• **Work to be completed**
What lines below include the word "CIRCLE"? Copy each one.

(Saved data entries)
*****
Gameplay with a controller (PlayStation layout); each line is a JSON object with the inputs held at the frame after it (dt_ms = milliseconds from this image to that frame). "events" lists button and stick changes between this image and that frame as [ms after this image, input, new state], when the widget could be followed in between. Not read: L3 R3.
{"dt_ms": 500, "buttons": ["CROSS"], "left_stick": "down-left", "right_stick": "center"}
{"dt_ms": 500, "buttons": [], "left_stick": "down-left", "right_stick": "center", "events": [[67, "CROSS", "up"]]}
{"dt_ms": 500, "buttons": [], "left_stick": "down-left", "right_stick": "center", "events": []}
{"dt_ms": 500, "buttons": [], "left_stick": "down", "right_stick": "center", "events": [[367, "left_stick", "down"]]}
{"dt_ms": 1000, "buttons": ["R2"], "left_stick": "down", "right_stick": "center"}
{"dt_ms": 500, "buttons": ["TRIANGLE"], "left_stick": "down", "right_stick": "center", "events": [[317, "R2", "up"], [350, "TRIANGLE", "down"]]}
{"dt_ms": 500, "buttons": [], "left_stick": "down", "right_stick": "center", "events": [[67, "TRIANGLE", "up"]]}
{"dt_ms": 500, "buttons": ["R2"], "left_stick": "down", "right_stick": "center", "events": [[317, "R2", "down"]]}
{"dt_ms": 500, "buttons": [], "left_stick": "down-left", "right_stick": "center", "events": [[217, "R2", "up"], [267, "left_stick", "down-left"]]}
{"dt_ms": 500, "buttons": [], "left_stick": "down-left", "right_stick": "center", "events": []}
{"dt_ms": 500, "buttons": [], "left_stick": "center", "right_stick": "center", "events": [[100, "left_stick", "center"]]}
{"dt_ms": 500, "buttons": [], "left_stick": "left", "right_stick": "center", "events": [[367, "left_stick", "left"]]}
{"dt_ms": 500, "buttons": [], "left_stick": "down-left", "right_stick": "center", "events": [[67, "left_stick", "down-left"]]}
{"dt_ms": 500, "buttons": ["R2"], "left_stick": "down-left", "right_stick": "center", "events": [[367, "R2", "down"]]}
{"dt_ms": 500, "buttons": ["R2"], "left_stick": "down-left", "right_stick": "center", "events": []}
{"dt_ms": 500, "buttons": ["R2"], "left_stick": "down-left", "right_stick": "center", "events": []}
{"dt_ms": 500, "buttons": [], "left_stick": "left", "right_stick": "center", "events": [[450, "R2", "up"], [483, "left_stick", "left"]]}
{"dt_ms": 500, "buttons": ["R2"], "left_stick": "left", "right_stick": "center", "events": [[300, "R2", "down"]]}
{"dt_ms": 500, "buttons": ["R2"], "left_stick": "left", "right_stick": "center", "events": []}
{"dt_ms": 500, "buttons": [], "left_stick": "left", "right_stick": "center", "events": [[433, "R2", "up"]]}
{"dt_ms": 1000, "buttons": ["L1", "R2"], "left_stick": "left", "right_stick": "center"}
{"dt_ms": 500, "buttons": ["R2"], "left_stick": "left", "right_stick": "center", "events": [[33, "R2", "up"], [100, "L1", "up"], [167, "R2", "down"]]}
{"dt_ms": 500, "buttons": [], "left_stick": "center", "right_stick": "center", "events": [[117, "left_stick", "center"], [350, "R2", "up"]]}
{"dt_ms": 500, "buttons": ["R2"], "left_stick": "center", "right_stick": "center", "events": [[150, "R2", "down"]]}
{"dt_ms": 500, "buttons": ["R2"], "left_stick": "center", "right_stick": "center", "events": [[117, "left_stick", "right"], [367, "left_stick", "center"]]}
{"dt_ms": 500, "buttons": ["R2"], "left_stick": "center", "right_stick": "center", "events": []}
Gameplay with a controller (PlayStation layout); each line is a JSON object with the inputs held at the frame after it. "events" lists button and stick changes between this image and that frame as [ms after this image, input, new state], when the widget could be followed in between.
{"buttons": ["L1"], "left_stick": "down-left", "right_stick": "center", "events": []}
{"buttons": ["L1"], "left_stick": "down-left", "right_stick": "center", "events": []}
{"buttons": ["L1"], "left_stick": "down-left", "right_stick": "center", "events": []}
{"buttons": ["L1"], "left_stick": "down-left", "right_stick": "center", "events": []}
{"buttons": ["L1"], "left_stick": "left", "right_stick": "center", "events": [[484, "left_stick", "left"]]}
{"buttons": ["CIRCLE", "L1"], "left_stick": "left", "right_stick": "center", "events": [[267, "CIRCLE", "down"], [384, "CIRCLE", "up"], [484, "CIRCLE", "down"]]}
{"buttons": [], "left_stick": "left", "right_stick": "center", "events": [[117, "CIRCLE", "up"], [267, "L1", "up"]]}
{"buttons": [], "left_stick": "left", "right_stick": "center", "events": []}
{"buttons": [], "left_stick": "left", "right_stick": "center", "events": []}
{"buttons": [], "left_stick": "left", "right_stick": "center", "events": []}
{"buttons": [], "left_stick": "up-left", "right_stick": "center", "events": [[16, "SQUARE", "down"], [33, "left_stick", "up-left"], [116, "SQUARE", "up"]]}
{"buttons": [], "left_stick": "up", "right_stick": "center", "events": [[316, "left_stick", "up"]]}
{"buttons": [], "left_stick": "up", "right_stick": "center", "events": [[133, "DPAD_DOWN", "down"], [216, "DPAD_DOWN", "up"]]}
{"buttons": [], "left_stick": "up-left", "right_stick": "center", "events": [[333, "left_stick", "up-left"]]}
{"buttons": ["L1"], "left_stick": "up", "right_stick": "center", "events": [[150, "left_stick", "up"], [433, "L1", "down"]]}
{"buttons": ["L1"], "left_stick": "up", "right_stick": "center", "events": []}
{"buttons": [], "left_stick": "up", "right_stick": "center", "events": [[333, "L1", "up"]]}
*****
• **Task solution**
{"buttons": ["CIRCLE", "L1"], "left_stick": "left", "right_stick": "center", "events": [[267, "CIRCLE", "down"], [384, "CIRCLE", "up"], [484, "CIRCLE", "down"]]}
{"buttons": [], "left_stick": "left", "right_stick": "center", "events": [[117, "CIRCLE", "up"], [267, "L1", "up"]]}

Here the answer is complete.